▶ **MATERIAL SUPPLIED**:
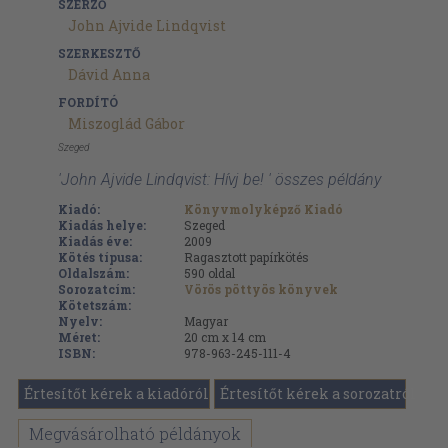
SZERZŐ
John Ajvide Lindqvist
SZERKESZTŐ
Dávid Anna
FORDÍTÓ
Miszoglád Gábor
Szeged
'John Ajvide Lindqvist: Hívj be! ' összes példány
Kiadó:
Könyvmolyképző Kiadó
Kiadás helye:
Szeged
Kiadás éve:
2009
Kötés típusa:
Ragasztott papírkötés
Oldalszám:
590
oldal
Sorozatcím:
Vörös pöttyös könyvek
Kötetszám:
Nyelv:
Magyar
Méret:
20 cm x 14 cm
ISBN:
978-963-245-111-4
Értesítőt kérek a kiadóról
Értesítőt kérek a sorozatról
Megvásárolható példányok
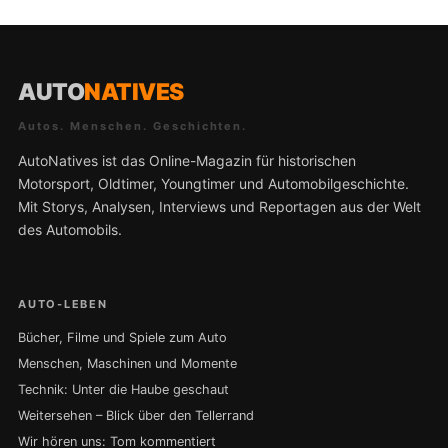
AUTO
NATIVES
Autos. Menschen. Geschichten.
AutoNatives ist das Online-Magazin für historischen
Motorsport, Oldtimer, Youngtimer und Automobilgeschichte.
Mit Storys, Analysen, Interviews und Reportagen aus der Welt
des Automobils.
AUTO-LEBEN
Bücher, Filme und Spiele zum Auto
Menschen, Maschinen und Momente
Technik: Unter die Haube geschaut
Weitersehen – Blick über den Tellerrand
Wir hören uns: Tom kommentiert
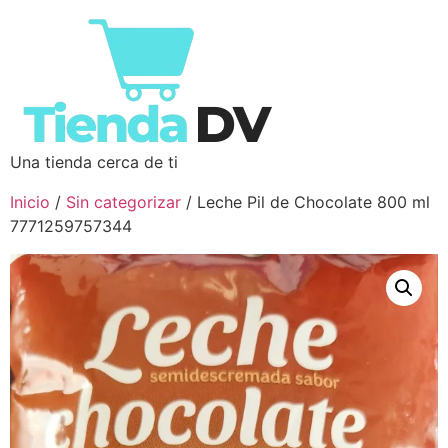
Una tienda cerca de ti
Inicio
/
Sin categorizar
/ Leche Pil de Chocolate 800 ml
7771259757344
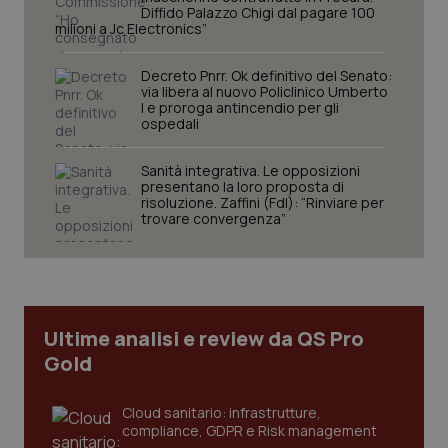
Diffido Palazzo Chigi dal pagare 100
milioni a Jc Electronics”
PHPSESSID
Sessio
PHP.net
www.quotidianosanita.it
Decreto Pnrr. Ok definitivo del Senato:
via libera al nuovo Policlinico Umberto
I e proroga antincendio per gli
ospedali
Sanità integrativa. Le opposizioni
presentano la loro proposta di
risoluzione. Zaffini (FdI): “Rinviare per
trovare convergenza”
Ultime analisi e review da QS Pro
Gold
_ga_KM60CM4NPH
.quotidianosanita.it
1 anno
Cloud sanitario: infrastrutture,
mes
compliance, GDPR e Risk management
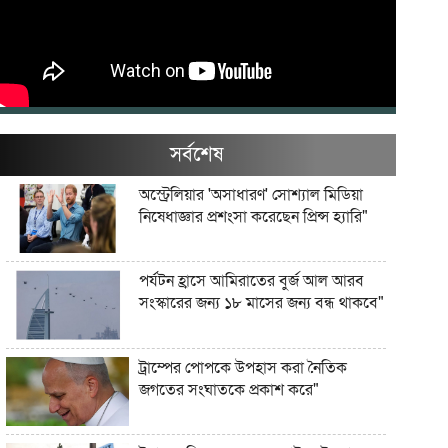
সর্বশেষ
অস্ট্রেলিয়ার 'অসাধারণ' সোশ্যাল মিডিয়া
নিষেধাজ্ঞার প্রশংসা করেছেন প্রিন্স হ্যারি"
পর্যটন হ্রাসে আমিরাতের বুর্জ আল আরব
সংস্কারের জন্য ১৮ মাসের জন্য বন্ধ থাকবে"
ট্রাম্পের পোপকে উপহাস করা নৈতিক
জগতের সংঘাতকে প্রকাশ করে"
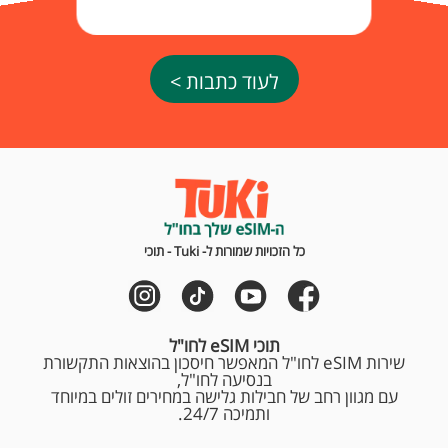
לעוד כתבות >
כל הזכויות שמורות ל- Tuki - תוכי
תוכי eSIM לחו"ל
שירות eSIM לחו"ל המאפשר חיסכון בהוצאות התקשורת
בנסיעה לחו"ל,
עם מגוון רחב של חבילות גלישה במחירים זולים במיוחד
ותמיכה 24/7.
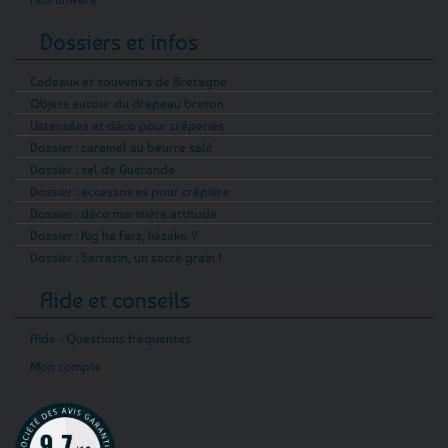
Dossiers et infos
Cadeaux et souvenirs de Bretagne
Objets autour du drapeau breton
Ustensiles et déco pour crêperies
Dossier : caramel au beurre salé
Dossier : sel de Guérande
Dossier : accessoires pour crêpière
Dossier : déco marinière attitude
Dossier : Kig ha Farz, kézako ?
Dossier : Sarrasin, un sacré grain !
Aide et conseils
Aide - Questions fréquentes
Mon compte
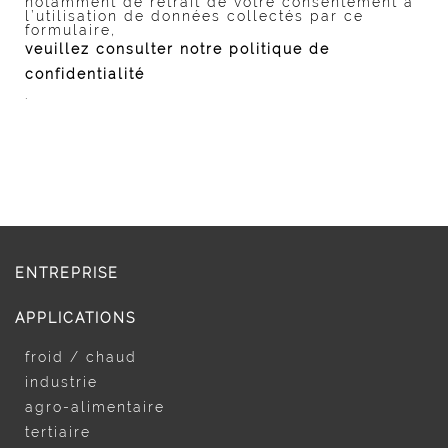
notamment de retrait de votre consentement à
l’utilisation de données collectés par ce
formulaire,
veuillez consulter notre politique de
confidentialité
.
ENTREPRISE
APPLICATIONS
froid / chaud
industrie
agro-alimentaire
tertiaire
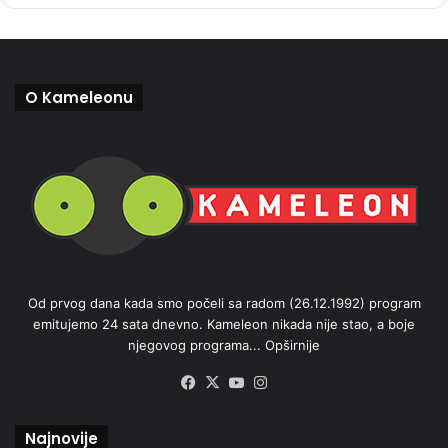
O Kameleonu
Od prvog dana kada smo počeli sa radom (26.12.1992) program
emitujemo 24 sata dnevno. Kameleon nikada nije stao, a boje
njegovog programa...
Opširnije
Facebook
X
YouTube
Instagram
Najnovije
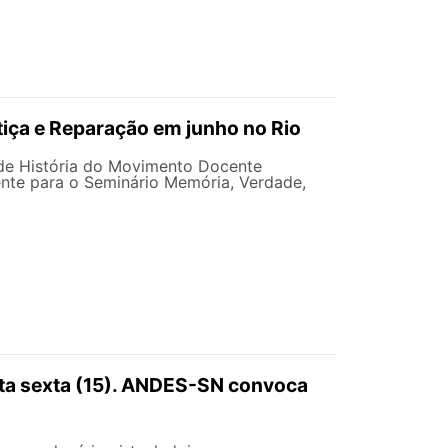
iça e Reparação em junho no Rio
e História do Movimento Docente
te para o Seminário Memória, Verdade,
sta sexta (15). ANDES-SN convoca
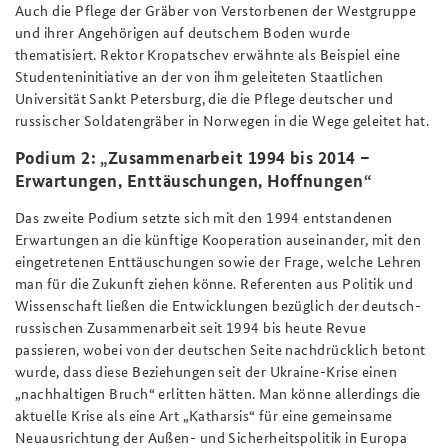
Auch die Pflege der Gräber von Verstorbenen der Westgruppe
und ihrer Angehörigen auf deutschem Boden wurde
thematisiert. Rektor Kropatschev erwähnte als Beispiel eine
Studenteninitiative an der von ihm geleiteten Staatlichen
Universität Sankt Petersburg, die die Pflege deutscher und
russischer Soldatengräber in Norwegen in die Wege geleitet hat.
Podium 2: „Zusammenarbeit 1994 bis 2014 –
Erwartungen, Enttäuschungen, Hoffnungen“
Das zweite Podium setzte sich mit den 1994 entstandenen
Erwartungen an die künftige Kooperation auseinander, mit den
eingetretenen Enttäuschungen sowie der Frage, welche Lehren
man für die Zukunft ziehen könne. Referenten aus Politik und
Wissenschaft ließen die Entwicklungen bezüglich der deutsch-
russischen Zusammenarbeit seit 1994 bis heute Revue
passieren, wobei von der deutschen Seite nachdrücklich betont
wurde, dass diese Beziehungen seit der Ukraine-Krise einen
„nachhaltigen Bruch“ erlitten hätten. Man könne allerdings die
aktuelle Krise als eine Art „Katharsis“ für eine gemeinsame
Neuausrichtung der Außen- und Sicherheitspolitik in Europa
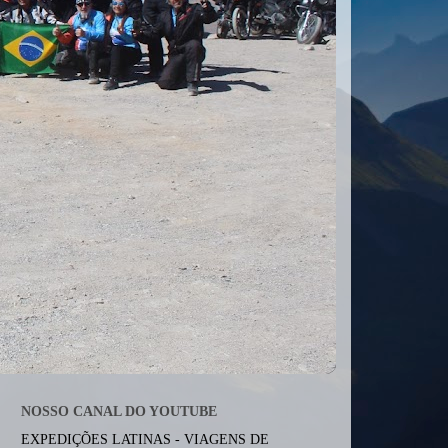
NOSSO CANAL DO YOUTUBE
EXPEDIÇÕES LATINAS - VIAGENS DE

▶ **PROBLEM DESCRIPTION**: From the first line to the last, set down the records exactly, leaving out images.

▶ **TASK RESULT**:
SZERZŐ
John Ajvide Lindqvist
SZERKESZTŐ
Dávid Anna
FORDÍTÓ
Miszoglád Gábor
Szeged
'John Ajvide Lindqvist: Hívj be! ' összes példány
Kiadó:
Könyvmolyképző Kiadó
Kiadás helye:
Szeged
Kiadás éve:
2009
Kötés típusa:
Ragasztott papírkötés
Oldalszám:
590
oldal
Sorozatcím:
Vörös pöttyös könyvek
Kötetszám:
Nyelv:
Magyar
Méret:
20 cm x 14 cm
ISBN:
978-963-245-111-4
Értesítőt kérek a kiadóról
Értesítőt kérek a sorozatról
Megvásárolható példányok
AUTO
NATIVES
Autos. Menschen. Geschichten.
AutoNatives ist das Online-Magazin für historischen
Motorsport, Oldtimer, Youngtimer und Automobilgeschichte.
Mit Storys, Analysen, Interviews und Reportagen aus der Welt
des Automobils.
AUTO-LEBEN
Bücher, Filme und Spiele zum Auto
Menschen, Maschinen und Momente
Technik: Unter die Haube geschaut
Weitersehen – Blick über den Tellerrand
Wir hören uns: Tom kommentiert
Una tienda cerca de ti
Inicio
/
Sin categorizar
/ Leche Pil de Chocolate 800 ml
7771259757344
Diffido Palazzo Chigi dal pagare 100
milioni a Jc Electronics”
PHPSESSID
Sessio
PHP.net
www.quotidianosanita.it
Decreto Pnrr. Ok definitivo del Senato:
via libera al nuovo Policlinico Umberto
I e proroga antincendio per gli
ospedali
Sanità integrativa. Le opposizioni
presentano la loro proposta di
risoluzione. Zaffini (FdI): “Rinviare per
trovare convergenza”
Ultime analisi e review da QS Pro
Gold
_ga_KM60CM4NPH
.quotidianosanita.it
1 anno
Cloud sanitario: infrastrutture,
mes
compliance, GDPR e Risk management
সর্বশেষ
অস্ট্রেলিয়ার 'অসাধারণ' সোশ্যাল মিডিয়া
নিষেধাজ্ঞার প্রশংসা করেছেন প্রিন্স হ্যারি"
পর্যটন হ্রাসে আমিরাতের বুর্জ আল আরব
সংস্কারের জন্য ১৮ মাসের জন্য বন্ধ থাকবে"
ট্রাম্পের পোপকে উপহাস করা নৈতিক
জগতের সংঘাতকে প্রকাশ করে"
לעוד כתבות >
כל הזכויות שמורות ל- Tuki - תוכי
תוכי eSIM לחו"ל
שירות eSIM לחו"ל המאפשר חיסכון בהוצאות התקשורת
בנסיעה לחו"ל,
עם מגוון רחב של חבילות גלישה במחירים זולים במיוחד
ותמיכה 24/7.
Dossiers et infos
Cadeaux et souvenirs de Bretagne
Objets autour du drapeau breton
Ustensiles et déco pour crêperies
Dossier : caramel au beurre salé
Dossier : sel de Guérande
Dossier : accessoires pour crêpière
Dossier : déco marinière attitude
Dossier : Kig ha Farz, kézako ?
Dossier : Sarrasin, un sacré grain !
Aide et conseils
Aide - Questions fréquentes
Mon compte
notamment de retrait de votre consentement à
l’utilisation de données collectés par ce
formulaire,
veuillez consulter notre politique de
confidentialité
.
ENTREPRISE
APPLICATIONS
froid / chaud
industrie
agro-alimentaire
tertiaire
O Kameleonu
Od prvog dana kada smo počeli sa radom (26.12.1992) program
emitujemo 24 sata dnevno. Kameleon nikada nije stao, a boje
njegovog programa...
Opširnije
Facebook
X
YouTube
Instagram
Najnovije
iça e Reparação em junho no Rio
e História do Movimento Docente
te para o Seminário Memória, Verdade,
sta sexta (15). ANDES-SN convoca
Auch die Pflege der Gräber von Verstorbenen der Westgruppe
und ihrer Angehörigen auf deutschem Boden wurde
thematisiert. Rektor Kropatschev erwähnte als Beispiel eine
Studenteninitiative an der von ihm geleiteten Staatlichen
Universität Sankt Petersburg, die die Pflege deutscher und
russischer Soldatengräber in Norwegen in die Wege geleitet hat.
Podium 2: „Zusammenarbeit 1994 bis 2014 –
Erwartungen, Enttäuschungen, Hoffnungen“
Das zweite Podium setzte sich mit den 1994 entstandenen
Erwartungen an die künftige Kooperation auseinander, mit den
eingetretenen Enttäuschungen sowie der Frage, welche Lehren
man für die Zukunft ziehen könne. Referenten aus Politik und
Wissenschaft ließen die Entwicklungen bezüglich der deutsch-
russischen Zusammenarbeit seit 1994 bis heute Revue
passieren, wobei von der deutschen Seite nachdrücklich betont
wurde, dass diese Beziehungen seit der Ukraine-Krise einen
„nachhaltigen Bruch“ erlitten hätten. Man könne allerdings die
aktuelle Krise als eine Art „Katharsis“ für eine gemeinsame
Neuausrichtung der Außen- und Sicherheitspolitik in Europa
NOSSO CANAL DO YOUTUBE
EXPEDIÇÕES LATINAS - VIAGENS DE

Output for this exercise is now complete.